§ **Problem**:
Since pictures are not wanted, repeat only the text of the records, word for word.

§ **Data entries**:

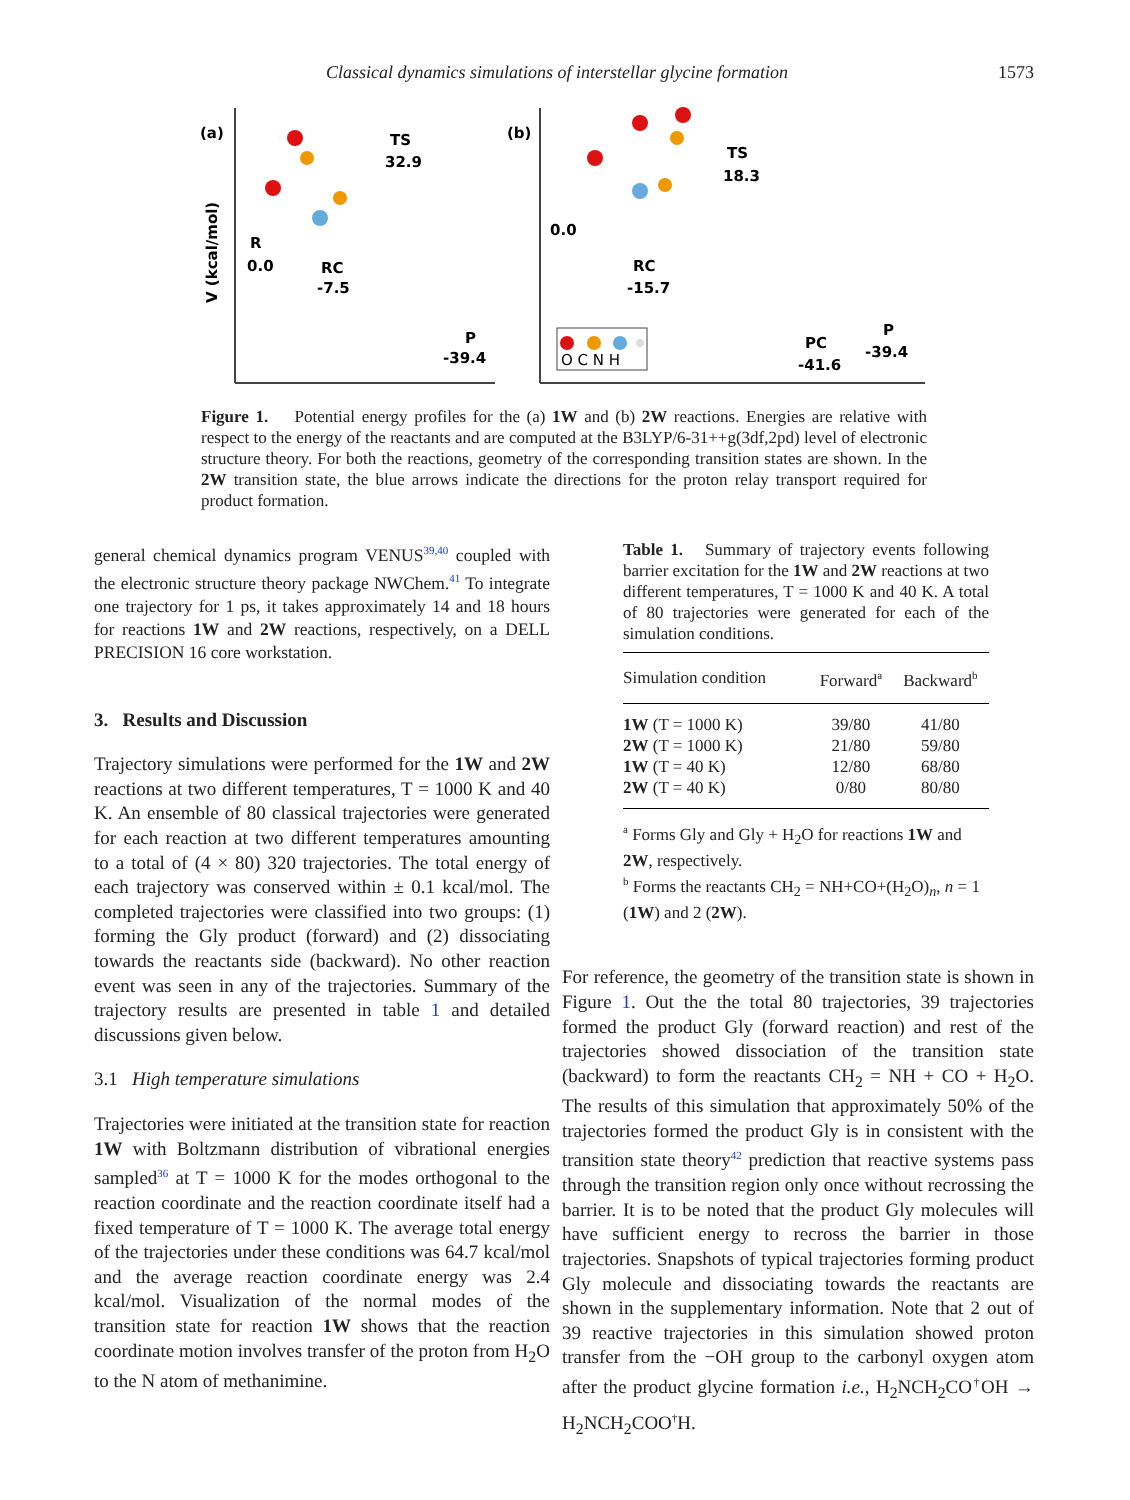Classical dynamics simulations of interstellar glycine formation 1573
(a)
(b)
V (kcal/mol)
R
0.0
RC
-7.5
TS
32.9
P
-39.4
0.0
RC
-15.7
TS
18.3
PC
-41.6
P
-39.4
O C N H
Figure 1. Potential energy profiles for the (a) 1W and (b) 2W reactions. Energies are relative with respect to the energy of the reactants and are computed at the B3LYP/6-31++g(3df,2pd) level of electronic structure theory. For both the reactions, geometry of the corresponding transition states are shown. In the 2W transition state, the blue arrows indicate the directions for the proton relay transport required for product formation.
general chemical dynamics program VENUS<sup>39,40</sup> coupled with the electronic structure theory package NWChem.<sup>41</sup> To integrate one trajectory for 1 ps, it takes approximately 14 and 18 hours for reactions 1W and 2W reactions, respectively, on a DELL PRECISION 16 core workstation.
3. Results and Discussion
Trajectory simulations were performed for the 1W and 2W reactions at two different temperatures, T = 1000 K and 40 K. An ensemble of 80 classical trajectories were generated for each reaction at two different temperatures amounting to a total of (4 × 80) 320 trajectories. The total energy of each trajectory was conserved within ± 0.1 kcal/mol. The completed trajectories were classified into two groups: (1) forming the Gly product (forward) and (2) dissociating towards the reactants side (backward). No other reaction event was seen in any of the trajectories. Summary of the trajectory results are presented in table 1 and detailed discussions given below.
3.1 High temperature simulations
Trajectories were initiated at the transition state for reaction 1W with Boltzmann distribution of vibrational energies sampled<sup>36</sup> at T = 1000 K for the modes orthogonal to the reaction coordinate and the reaction coordinate itself had a fixed temperature of T = 1000 K. The average total energy of the trajectories under these conditions was 64.7 kcal/mol and the average reaction coordinate energy was 2.4 kcal/mol. Visualization of the normal modes of the transition state for reaction 1W shows that the reaction coordinate motion involves transfer of the proton from H<sub>2</sub>O to the N atom of methanimine.
Table 1. Summary of trajectory events following barrier excitation for the 1W and 2W reactions at two different temperatures, T = 1000 K and 40 K. A total of 80 trajectories were generated for each of the simulation conditions.
| Simulation condition | Forward<sup>a</sup> | Backward<sup>b</sup> |
| --- | --- | --- |
| 1W (T = 1000 K) | 39/80 | 41/80 |
| 2W (T = 1000 K) | 21/80 | 59/80 |
| 1W (T = 40 K) | 12/80 | 68/80 |
| 2W (T = 40 K) | 0/80 | 80/80 |
<sup>a</sup> Forms Gly and Gly + H<sub>2</sub>O for reactions 1W and 2W, respectively.
<sup>b</sup> Forms the reactants CH<sub>2</sub> = NH+CO+(H<sub>2</sub>O)<sub>n</sub>, n = 1 (1W) and 2 (2W).
For reference, the geometry of the transition state is shown in Figure 1. Out the the total 80 trajectories, 39 trajectories formed the product Gly (forward reaction) and rest of the trajectories showed dissociation of the transition state (backward) to form the reactants CH<sub>2</sub> = NH + CO + H<sub>2</sub>O. The results of this simulation that approximately 50% of the trajectories formed the product Gly is in consistent with the transition state theory<sup>42</sup> prediction that reactive systems pass through the transition region only once without recrossing the barrier. It is to be noted that the product Gly molecules will have sufficient energy to recross the barrier in those trajectories. Snapshots of typical trajectories forming product Gly molecule and dissociating towards the reactants are shown in the supplementary information. Note that 2 out of 39 reactive trajectories in this simulation showed proton transfer from the −OH group to the carbonyl oxygen atom after the product glycine formation i.e., H<sub>2</sub>NCH<sub>2</sub>CO<sup>†</sup>OH → H<sub>2</sub>NCH<sub>2</sub>COO<sup>†</sup>H.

§ **Written reply**:
Classical dynamics simulations of interstellar glycine formation 1573
(a)
(b)
V (kcal/mol)
R
0.0
RC
-7.5
TS
32.9
P
-39.4
0.0
RC
-15.7
TS
18.3
PC
-41.6
P
-39.4
O C N H
Figure 1. Potential energy profiles for the (a) 1W and (b) 2W reactions. Energies are relative with respect to the energy of the reactants and are computed at the B3LYP/6-31++g(3df,2pd) level of electronic structure theory. For both the reactions, geometry of the corresponding transition states are shown. In the 2W transition state, the blue arrows indicate the directions for the proton relay transport required for product formation.
general chemical dynamics program VENUS<sup>39,40</sup> coupled with the electronic structure theory package NWChem.<sup>41</sup> To integrate one trajectory for 1 ps, it takes approximately 14 and 18 hours for reactions 1W and 2W reactions, respectively, on a DELL PRECISION 16 core workstation.
3. Results and Discussion
Trajectory simulations were performed for the 1W and 2W reactions at two different temperatures, T = 1000 K and 40 K. An ensemble of 80 classical trajectories were generated for each reaction at two different temperatures amounting to a total of (4 × 80) 320 trajectories. The total energy of each trajectory was conserved within ± 0.1 kcal/mol. The completed trajectories were classified into two groups: (1) forming the Gly product (forward) and (2) dissociating towards the reactants side (backward). No other reaction event was seen in any of the trajectories. Summary of the trajectory results are presented in table 1 and detailed discussions given below.
3.1 High temperature simulations
Trajectories were initiated at the transition state for reaction 1W with Boltzmann distribution of vibrational energies sampled<sup>36</sup> at T = 1000 K for the modes orthogonal to the reaction coordinate and the reaction coordinate itself had a fixed temperature of T = 1000 K. The average total energy of the trajectories under these conditions was 64.7 kcal/mol and the average reaction coordinate energy was 2.4 kcal/mol. Visualization of the normal modes of the transition state for reaction 1W shows that the reaction coordinate motion involves transfer of the proton from H<sub>2</sub>O to the N atom of methanimine.
Table 1. Summary of trajectory events following barrier excitation for the 1W and 2W reactions at two different temperatures, T = 1000 K and 40 K. A total of 80 trajectories were generated for each of the simulation conditions.
| Simulation condition | Forward<sup>a</sup> | Backward<sup>b</sup> |
| --- | --- | --- |
| 1W (T = 1000 K) | 39/80 | 41/80 |
| 2W (T = 1000 K) | 21/80 | 59/80 |
| 1W (T = 40 K) | 12/80 | 68/80 |
| 2W (T = 40 K) | 0/80 | 80/80 |
<sup>a</sup> Forms Gly and Gly + H<sub>2</sub>O for reactions 1W and 2W, respectively.
<sup>b</sup> Forms the reactants CH<sub>2</sub> = NH+CO+(H<sub>2</sub>O)<sub>n</sub>, n = 1 (1W) and 2 (2W).
For reference, the geometry of the transition state is shown in Figure 1. Out the the total 80 trajectories, 39 trajectories formed the product Gly (forward reaction) and rest of the trajectories showed dissociation of the transition state (backward) to form the reactants CH<sub>2</sub> = NH + CO + H<sub>2</sub>O. The results of this simulation that approximately 50% of the trajectories formed the product Gly is in consistent with the transition state theory<sup>42</sup> prediction that reactive systems pass through the transition region only once without recrossing the barrier. It is to be noted that the product Gly molecules will have sufficient energy to recross the barrier in those trajectories. Snapshots of typical trajectories forming product Gly molecule and dissociating towards the reactants are shown in the supplementary information. Note that 2 out of 39 reactive trajectories in this simulation showed proton transfer from the −OH group to the carbonyl oxygen atom after the product glycine formation i.e., H<sub>2</sub>NCH<sub>2</sub>CO<sup>†</sup>OH → H<sub>2</sub>NCH<sub>2</sub>COO<sup>†</sup>H.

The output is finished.